WHAT THE EXERCISE ASKS
Beginning at the line containing "(170, 515) = (787, 423): frying", output every line to the end of the data below exactly as it appears.

*** RECORDED INFORMATION ***

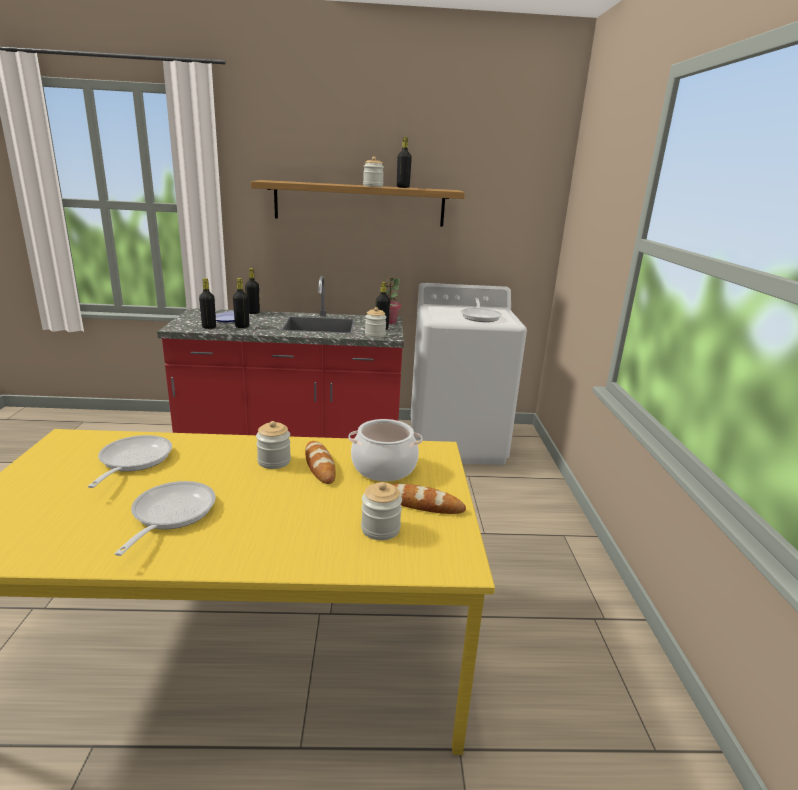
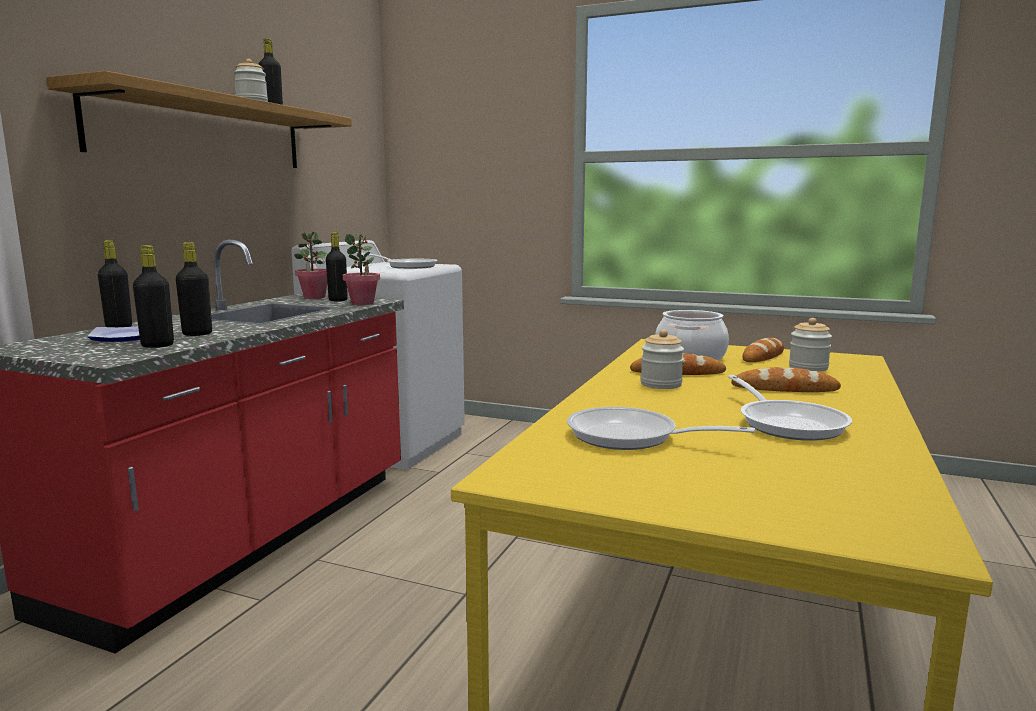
camera: 65 degrees left, 10 degrees down
(170, 515) = (787, 423): frying pan -> frying pan turned 135 degrees counterclockwise
(282, 515) = (784, 388): none -> bread
(375, 335) = (363, 303): jar -> potted plant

***

TASK RESULT
(170, 515) = (787, 423): frying pan -> frying pan turned 135 degrees counterclockwise
(282, 515) = (784, 388): none -> bread
(375, 335) = (363, 303): jar -> potted plant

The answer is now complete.